Using the listing below, return every line that includes "down".

▸ **DATASET RECORDS**:
-*-*-
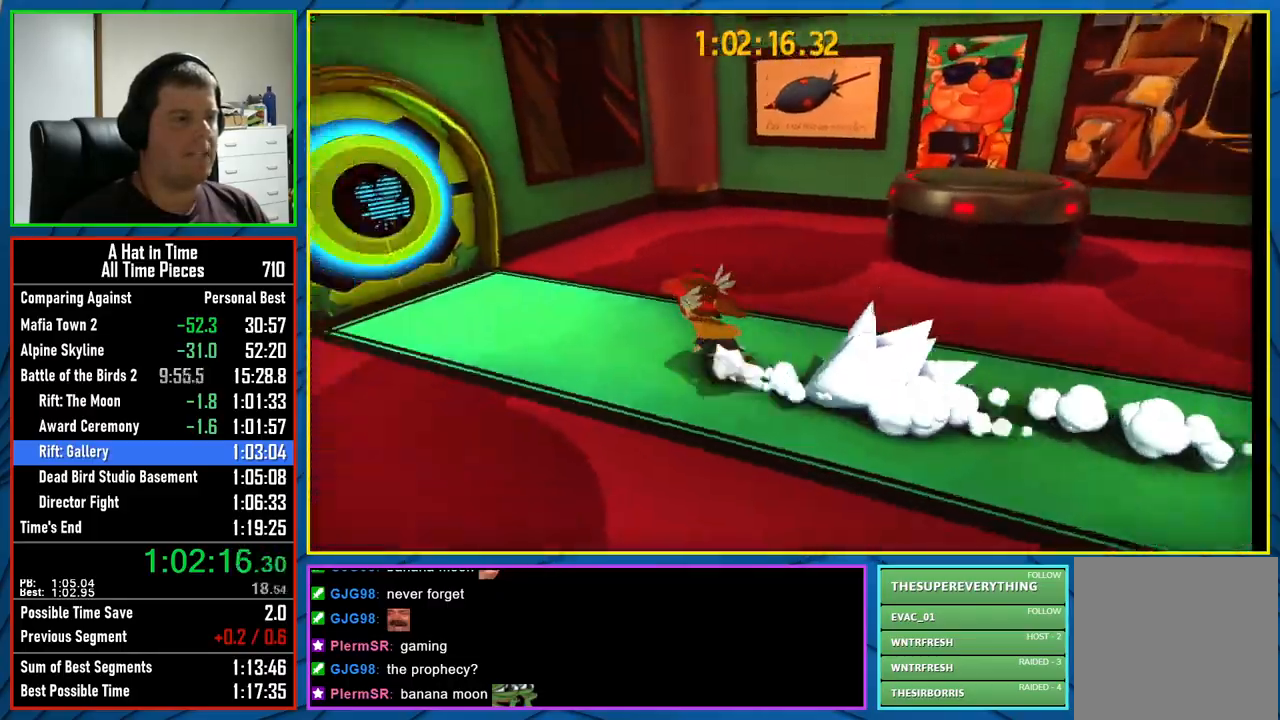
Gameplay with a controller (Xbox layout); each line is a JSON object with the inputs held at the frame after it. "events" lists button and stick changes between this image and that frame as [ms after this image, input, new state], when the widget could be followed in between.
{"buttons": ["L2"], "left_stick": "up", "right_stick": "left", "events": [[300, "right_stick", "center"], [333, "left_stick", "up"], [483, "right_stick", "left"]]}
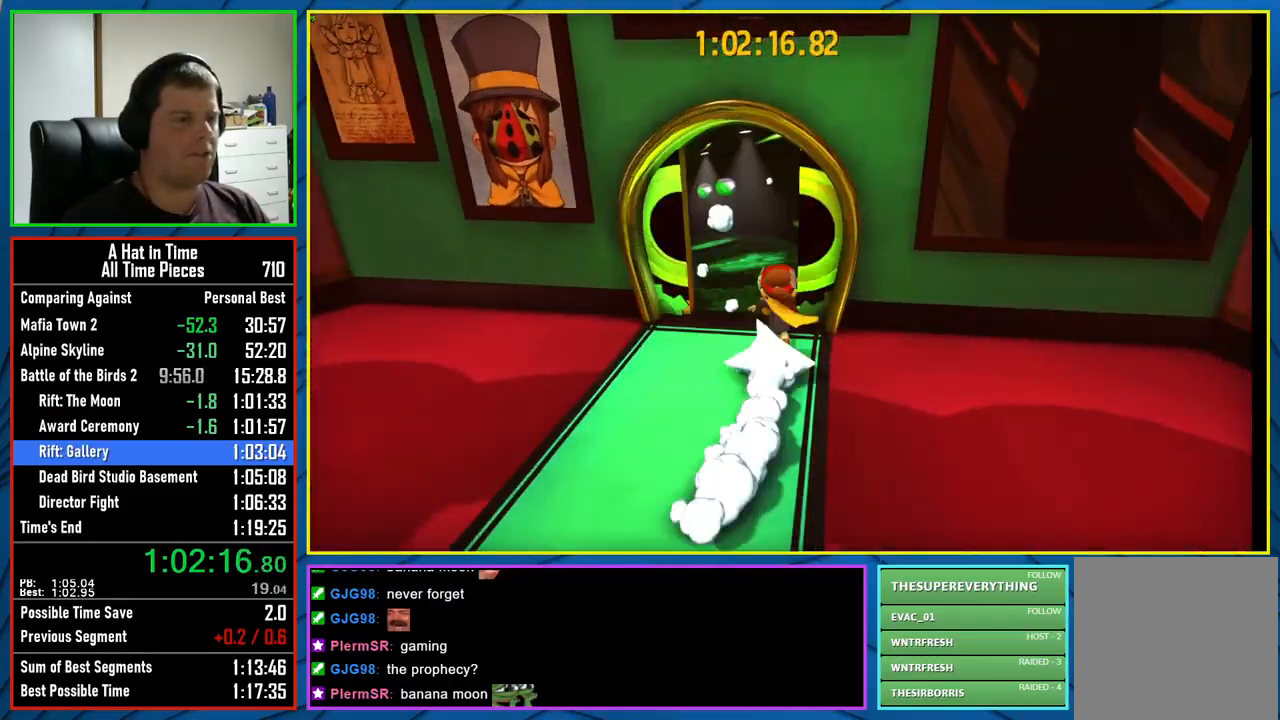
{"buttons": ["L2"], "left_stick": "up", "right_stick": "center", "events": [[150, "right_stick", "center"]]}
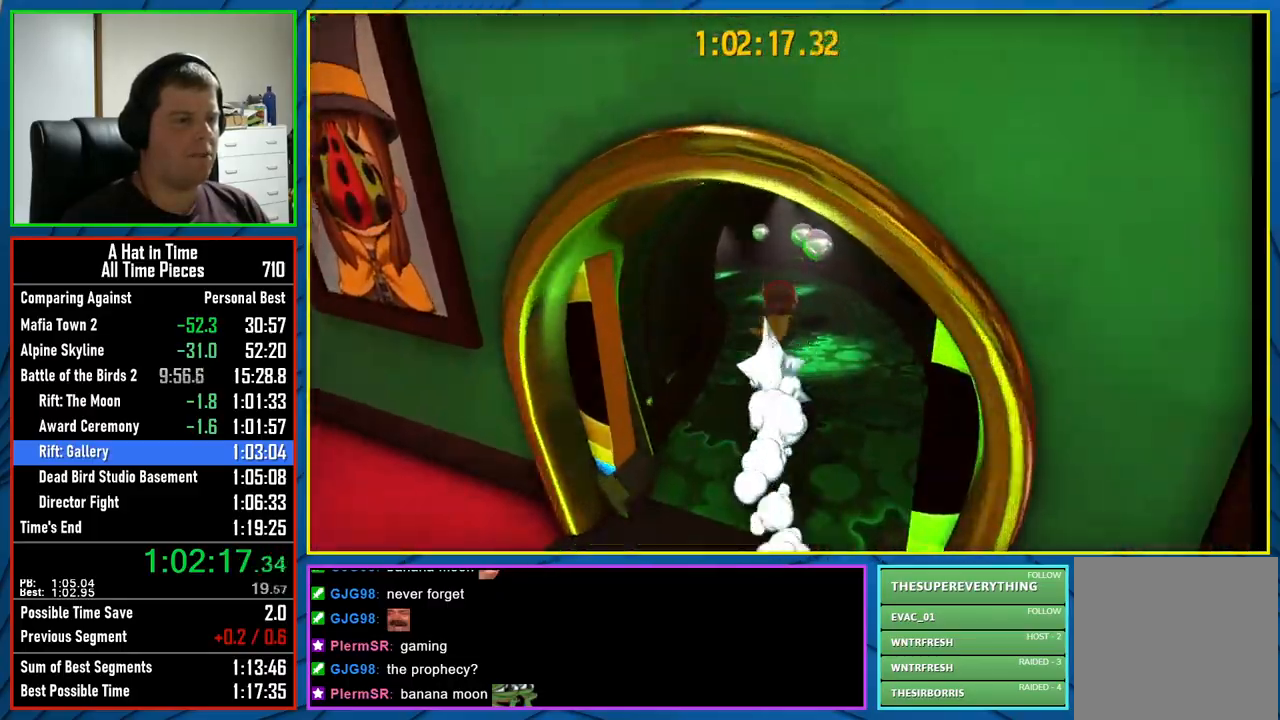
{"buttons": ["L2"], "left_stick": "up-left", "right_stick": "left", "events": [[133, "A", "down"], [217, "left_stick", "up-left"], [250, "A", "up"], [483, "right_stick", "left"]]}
-*-*-
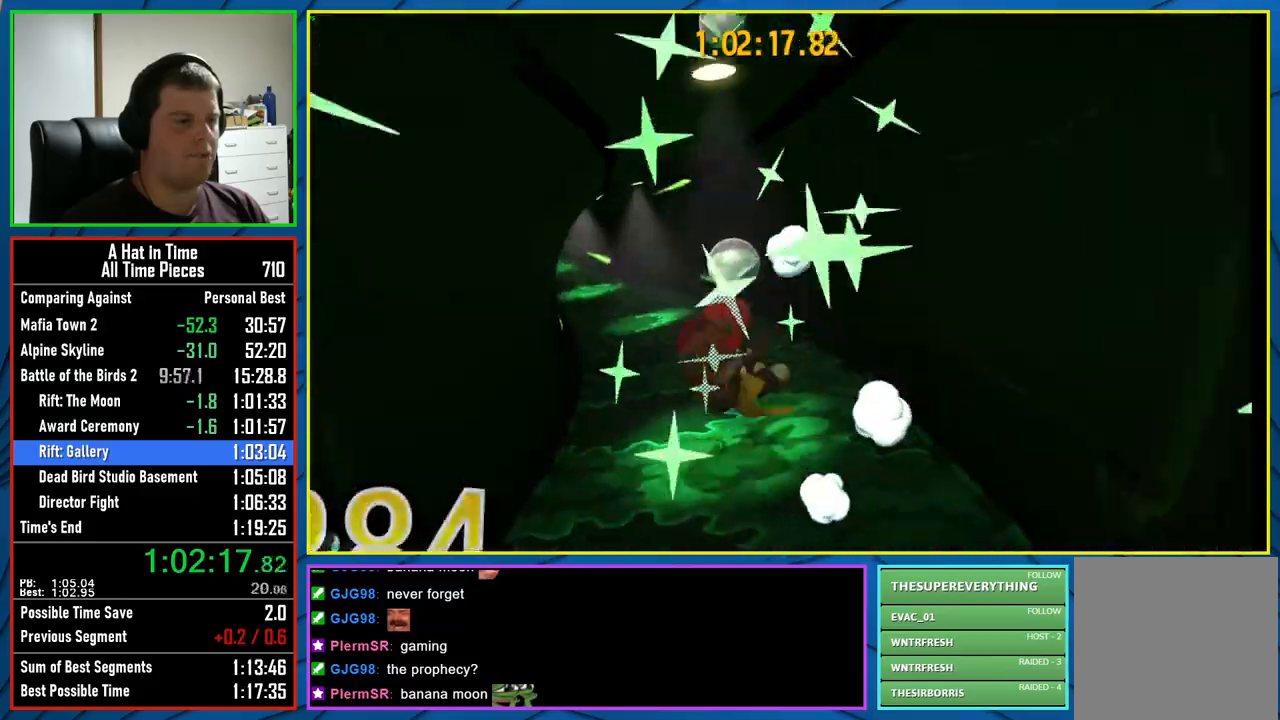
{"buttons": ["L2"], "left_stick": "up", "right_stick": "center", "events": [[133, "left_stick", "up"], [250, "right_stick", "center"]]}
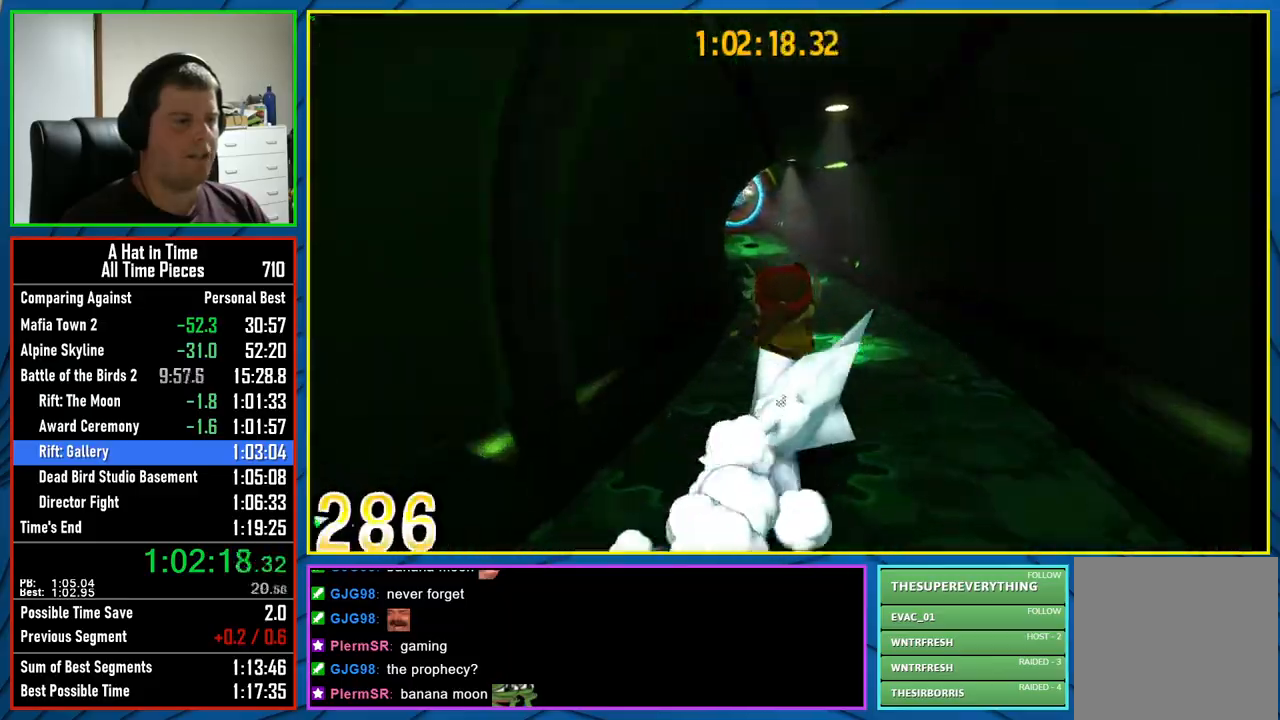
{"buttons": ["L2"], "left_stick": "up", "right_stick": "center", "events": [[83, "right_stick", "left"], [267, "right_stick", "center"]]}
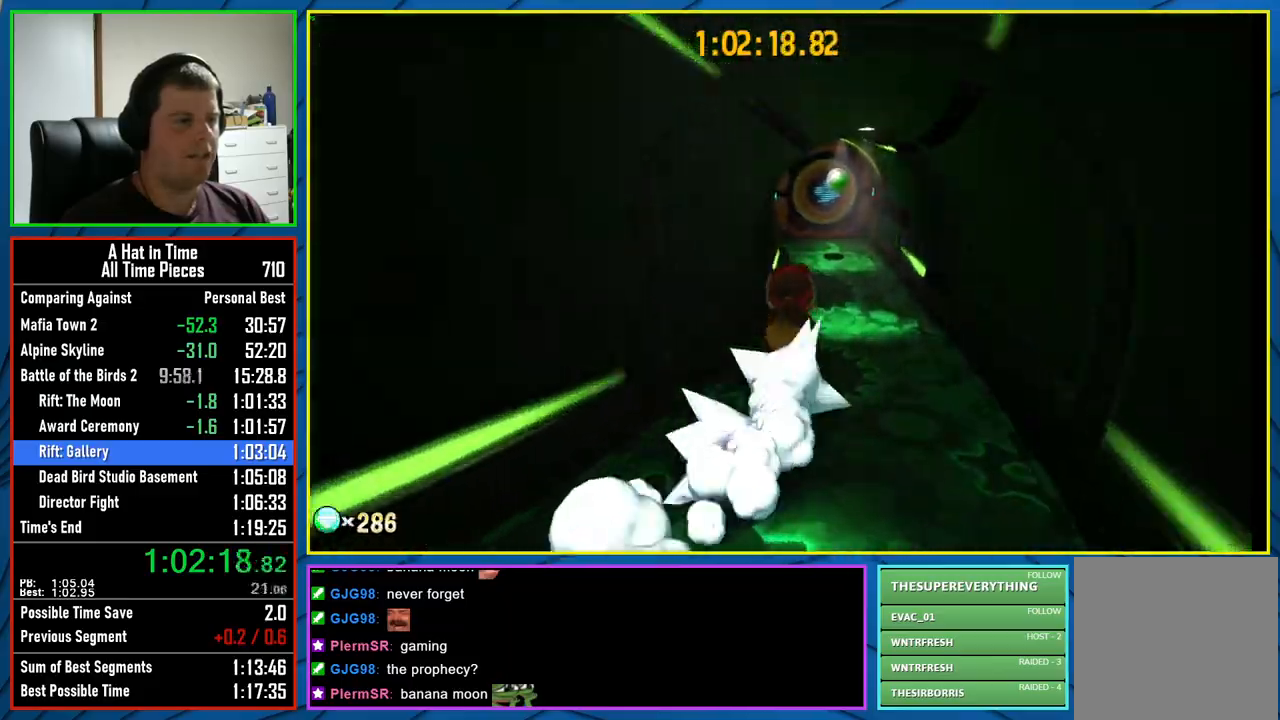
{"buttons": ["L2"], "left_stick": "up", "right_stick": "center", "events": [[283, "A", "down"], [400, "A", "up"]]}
-*-*-
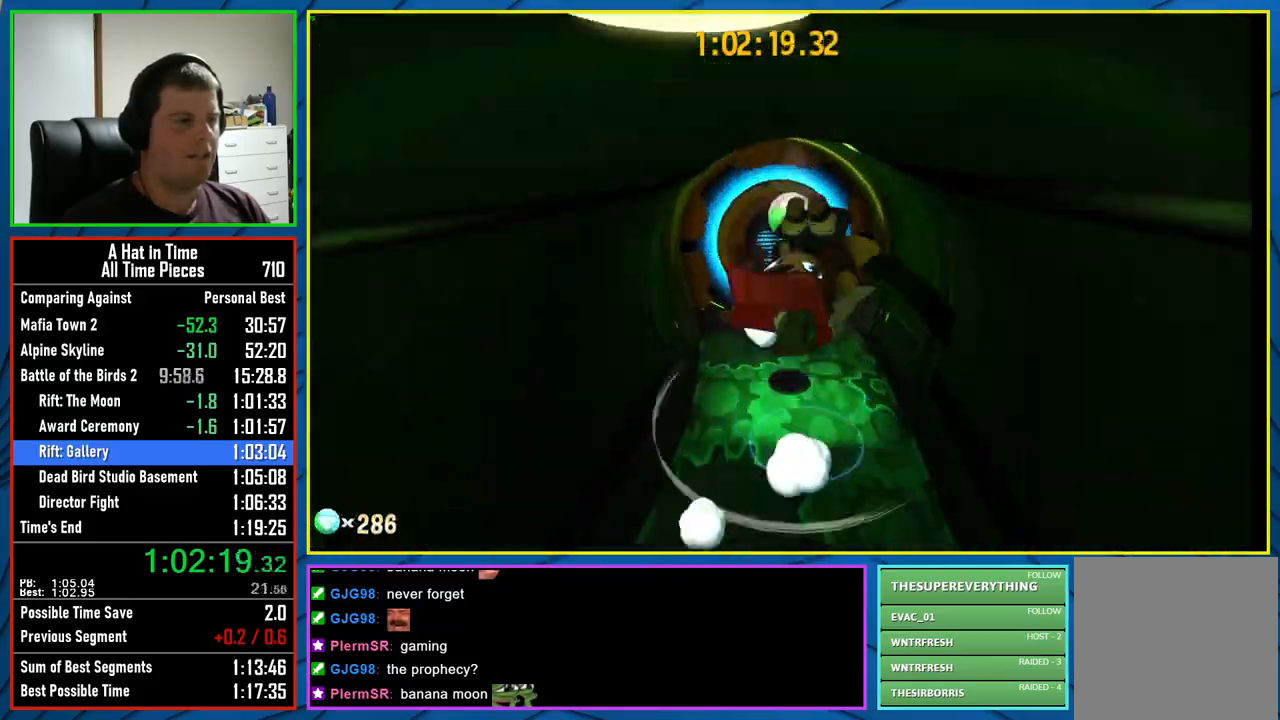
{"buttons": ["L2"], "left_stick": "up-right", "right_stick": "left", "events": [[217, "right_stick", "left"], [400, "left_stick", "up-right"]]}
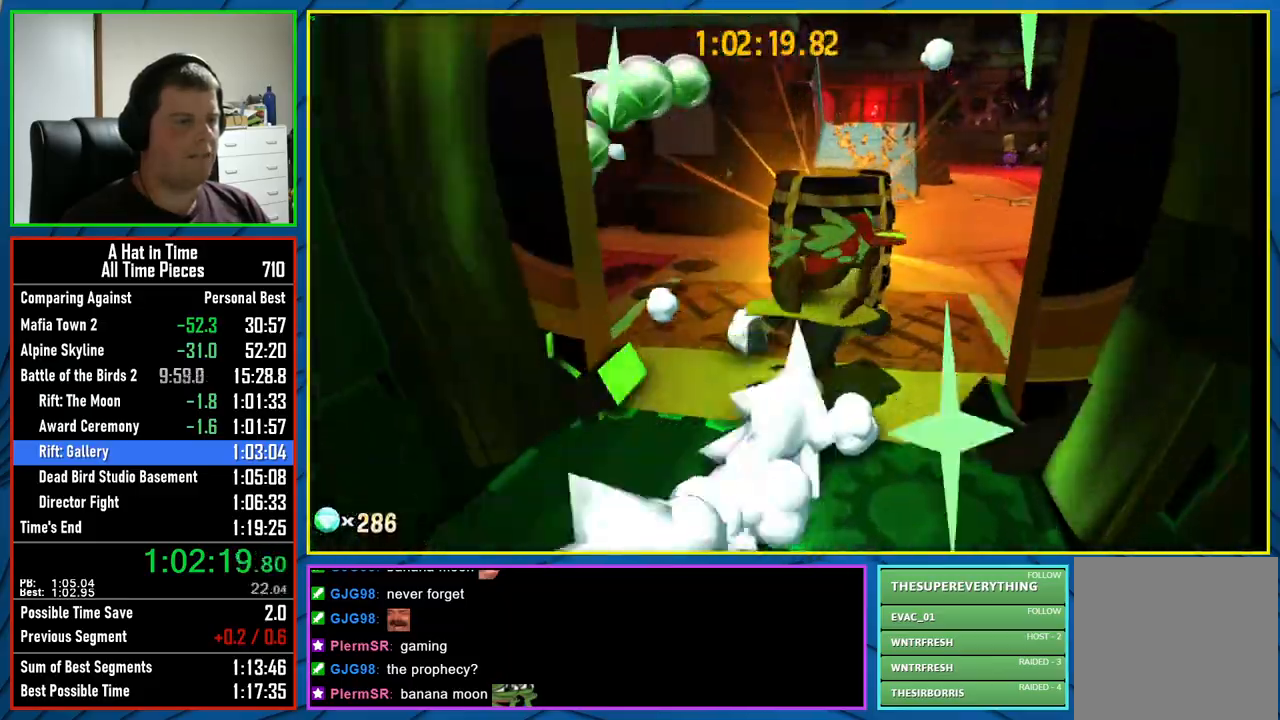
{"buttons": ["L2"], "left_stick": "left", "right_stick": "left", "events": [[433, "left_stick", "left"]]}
-*-*-
▸ **SOLVED PROBLEM**:
{"buttons": ["L2"], "left_stick": "up-left", "right_stick": "left", "events": [[133, "A", "down"], [217, "left_stick", "up-left"], [250, "A", "up"], [483, "right_stick", "left"]]}
{"buttons": ["L2"], "left_stick": "up", "right_stick": "center", "events": [[283, "A", "down"], [400, "A", "up"]]}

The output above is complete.